Rafael Braga
É fato que a internet é ferramenta vital e base tecnológica para o micronacionalismo tal qual conhecemos hoje. Não fossem os e-mails, certamente não poderíamos ter micronações com número razoável de cidadãos, muito menos contando com gente de todo o Brasil e até de todo o mundo. Não podemos negar a importância da internet, porém, não podemos limitar nossa experiência micronacional ou nos tornar escravos dela.
Essa natureza tecnológica do micronacionalismo atual muitas vezes faz com que as pessoas confundam alguns conceitos ou vejam de forma equivocada o sentido de toda essa confusão que vivemos diariamente como parte integrante de nossas vidas. Essa mesma natureza tecnológica faz com que convivam, nem sempre harmoniosamente, leigos assumidos com especialistas na área de informática.
Essa semana me chamou a atenção, mais uma vez, a questão da mudança da Lista Nacional para o googlegroups, com suas defesas entusiasmadas, quando uma voz se levanta novamente, era Francisco Russo: Existe capacidade de armazenamento no googlegroups? É excelente o serviço, realmente não muda nada, mas... Alô? Alguém está um pouquinho preocupado com nossa história, nosso cotidiano?
Os "tecnófilos", como me convencionei a chamar, são extremamente práticos e racionais, é lógico, não poderiam ser diferentes. Estão antenados e adaptados a qualquer tipo de veículo de informação da internet, pois dominam e buscam sempre as mais modernas e avançadas tecnologias de comunicação. Por isso, têm a tendência de julgar que a tecnologia está acima das tradições: Se algo é melhor do ponto de vista tecnológico então deve ser implantado.
Digo têm a tendência porque nem todos os especialistas em informática são assim.
Só que o micronacionalismo não é uma lista de discussão, um site, uma comunidade do Orkut. A graça está na sensação que temos de viver uma realidade paralela, uma simulação de País. Os "tecnófilos" acham que a Lista Nacional deveria se tornar um fórum, tudo bem organizado, com tópicos bem definidos, cada um só lê e responde o que lhe interessa, com histórico bem guardado, analítico, quadrado e perfeito.
É normal que pensem assim, afinal de contas, como seria buscar informações sobre seus softwares e hardwares se não fosse através de um fórum? Não sei como é isso, mas imagino que deve ficar meio complicado: Tópicos misturados, uns respondendo as dúvidas dos outros, assuntos se misturando, daqui a pouco você nem sabe mais sobre qual sistema estão falando. Impossível. Só que o caos que deve ser evitado numa discussão técnica é o caos que necessariamente tem que estar presente em uma simulação social.

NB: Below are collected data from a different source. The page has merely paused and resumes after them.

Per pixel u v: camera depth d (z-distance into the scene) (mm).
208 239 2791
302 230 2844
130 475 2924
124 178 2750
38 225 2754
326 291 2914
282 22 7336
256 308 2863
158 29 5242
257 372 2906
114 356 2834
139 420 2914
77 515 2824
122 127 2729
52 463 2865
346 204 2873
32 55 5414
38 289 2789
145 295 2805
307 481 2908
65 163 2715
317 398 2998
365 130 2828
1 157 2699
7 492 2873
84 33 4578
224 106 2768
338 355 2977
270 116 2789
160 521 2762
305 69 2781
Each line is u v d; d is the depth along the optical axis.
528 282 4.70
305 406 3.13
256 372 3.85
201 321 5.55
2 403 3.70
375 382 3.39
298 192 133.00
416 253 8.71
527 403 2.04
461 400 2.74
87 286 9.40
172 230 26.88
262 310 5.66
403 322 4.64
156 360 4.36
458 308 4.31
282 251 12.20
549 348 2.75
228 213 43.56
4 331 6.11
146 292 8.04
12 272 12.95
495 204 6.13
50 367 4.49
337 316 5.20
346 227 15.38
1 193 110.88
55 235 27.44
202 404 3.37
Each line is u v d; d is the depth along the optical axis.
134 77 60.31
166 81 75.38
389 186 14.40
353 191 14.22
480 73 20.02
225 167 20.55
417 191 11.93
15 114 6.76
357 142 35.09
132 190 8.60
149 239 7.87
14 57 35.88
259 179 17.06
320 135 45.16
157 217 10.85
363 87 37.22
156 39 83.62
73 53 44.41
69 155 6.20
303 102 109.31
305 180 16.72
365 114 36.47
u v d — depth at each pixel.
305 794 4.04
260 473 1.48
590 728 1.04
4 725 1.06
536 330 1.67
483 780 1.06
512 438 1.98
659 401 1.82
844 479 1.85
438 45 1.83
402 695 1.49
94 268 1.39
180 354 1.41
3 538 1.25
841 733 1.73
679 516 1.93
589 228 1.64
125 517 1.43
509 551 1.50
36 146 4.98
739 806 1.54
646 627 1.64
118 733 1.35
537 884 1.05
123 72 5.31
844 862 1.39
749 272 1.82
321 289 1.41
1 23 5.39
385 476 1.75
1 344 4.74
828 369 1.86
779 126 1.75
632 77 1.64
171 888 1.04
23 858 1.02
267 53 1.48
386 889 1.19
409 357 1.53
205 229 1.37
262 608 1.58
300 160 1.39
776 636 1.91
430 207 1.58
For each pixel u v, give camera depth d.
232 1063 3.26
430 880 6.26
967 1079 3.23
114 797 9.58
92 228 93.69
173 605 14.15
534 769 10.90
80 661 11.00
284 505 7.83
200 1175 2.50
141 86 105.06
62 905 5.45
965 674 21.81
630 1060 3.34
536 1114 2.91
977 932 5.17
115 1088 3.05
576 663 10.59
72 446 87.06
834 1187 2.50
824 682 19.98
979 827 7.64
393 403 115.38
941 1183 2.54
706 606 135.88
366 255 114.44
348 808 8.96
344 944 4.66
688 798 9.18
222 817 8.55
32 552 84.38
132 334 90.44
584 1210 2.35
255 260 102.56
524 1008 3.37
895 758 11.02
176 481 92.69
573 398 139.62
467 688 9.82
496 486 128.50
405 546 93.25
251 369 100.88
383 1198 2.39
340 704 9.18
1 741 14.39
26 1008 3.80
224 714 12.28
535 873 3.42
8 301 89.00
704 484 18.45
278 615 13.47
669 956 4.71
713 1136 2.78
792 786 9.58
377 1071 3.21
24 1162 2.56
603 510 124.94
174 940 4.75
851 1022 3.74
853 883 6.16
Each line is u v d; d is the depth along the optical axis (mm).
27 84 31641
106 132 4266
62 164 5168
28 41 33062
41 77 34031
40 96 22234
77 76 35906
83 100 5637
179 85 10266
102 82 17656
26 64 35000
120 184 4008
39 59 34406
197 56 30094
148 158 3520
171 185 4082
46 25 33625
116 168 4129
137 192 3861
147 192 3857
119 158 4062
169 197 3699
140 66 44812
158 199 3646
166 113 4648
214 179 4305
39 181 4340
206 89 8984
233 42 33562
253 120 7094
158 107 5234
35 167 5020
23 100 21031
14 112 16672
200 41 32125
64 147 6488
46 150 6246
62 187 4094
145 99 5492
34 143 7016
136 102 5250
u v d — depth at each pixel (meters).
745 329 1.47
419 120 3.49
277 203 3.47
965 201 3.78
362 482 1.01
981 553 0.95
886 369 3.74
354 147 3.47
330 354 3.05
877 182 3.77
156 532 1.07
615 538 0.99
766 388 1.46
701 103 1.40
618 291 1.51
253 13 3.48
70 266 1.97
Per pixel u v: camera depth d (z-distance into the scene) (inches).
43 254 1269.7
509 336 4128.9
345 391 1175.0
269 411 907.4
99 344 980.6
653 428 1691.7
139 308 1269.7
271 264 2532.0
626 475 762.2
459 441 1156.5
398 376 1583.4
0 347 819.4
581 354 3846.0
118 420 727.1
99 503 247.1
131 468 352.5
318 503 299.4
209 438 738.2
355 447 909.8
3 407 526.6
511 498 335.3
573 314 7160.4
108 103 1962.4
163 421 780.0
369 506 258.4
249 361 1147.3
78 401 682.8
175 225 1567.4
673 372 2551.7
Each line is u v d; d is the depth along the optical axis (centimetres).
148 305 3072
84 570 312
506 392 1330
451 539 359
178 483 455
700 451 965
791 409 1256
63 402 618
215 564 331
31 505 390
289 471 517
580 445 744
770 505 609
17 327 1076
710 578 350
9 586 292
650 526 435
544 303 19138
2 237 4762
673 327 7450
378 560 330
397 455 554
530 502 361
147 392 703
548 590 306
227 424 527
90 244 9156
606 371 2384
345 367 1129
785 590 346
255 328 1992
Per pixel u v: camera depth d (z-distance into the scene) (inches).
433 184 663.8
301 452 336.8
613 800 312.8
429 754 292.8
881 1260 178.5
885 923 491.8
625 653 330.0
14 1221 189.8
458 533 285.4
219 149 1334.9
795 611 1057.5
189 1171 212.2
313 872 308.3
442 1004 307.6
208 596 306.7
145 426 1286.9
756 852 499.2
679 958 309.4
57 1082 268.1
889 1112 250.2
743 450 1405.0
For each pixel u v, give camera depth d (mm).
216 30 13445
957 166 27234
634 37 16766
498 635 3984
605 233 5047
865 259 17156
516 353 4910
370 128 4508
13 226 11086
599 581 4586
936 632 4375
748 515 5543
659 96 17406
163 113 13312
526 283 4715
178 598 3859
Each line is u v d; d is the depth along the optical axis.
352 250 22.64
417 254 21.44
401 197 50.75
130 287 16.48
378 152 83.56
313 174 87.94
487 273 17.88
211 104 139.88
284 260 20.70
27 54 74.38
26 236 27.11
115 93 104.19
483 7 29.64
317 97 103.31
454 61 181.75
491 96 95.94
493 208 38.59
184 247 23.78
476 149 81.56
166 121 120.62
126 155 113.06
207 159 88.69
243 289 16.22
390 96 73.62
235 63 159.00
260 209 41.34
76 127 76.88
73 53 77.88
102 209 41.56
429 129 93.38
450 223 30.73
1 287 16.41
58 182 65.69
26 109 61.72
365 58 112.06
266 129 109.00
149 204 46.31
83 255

A micronação vive do caos, assim como a realidade. Se quisermos simular um País não podemos, de forma alguma, abrir mão da presença do caos. Ou algum de nós, por acaso, recebe diariamente apenas as informações que quer, como num fórum organizado? Somos bombardeados a todo o momento com informação, seja ela boa ou ruim, desejada ou indesejada e olha que por aqui ainda tem a tecla delete pra nos ajudar. Agimos, reagimos, e vivemos de acordo com o dia, de acordo com a hora, de acordo com o desaforo que ouvimos há dois minutos atas, com nossos sentimentos naquele segundo.
Por mais estranho que possa parecer aos "Tecnófilos", não existem tópicos na Lista Nacional: Os assuntos são complexos, interligados, inter-relacionados, são manipuláveis e perecíveis ao tempo, são vivos como um diálogo na praça, no elevador ou no ponto de ônibus. Nosso dia-a-dia não é estático como um fórum: É dinâmico como a vida, caótico como nossas cidades, imprevisível e volátil como em qualquer sociedade humana.
Retirar isso de nossa simulação é negar que o tempo tem influência sobre as pessoas, que duas mensagens que aparentemente não tenham ligação possam influenciar uma terceira (alguém assistiu "Efeito Borboleta"?), enfim, é fazer isso aqui ficar muito mais chato do que já está ficando. É essa loucura que chamamos de cotidiano, cuja existência é a essência e razão de ser do micronacionalismo.
Por isso que serei, a princípio, serei voz dissonante quando o modismo (ou o pragmatismo) volta e meia ronda a Lista Nacional. O pragmatismo acaba com o micronacionalismo: Com todo o respeito, vão ser tentar ser pragmáticos em suas vidas (é possível?)! Isso aqui é um lugar para sonhadores.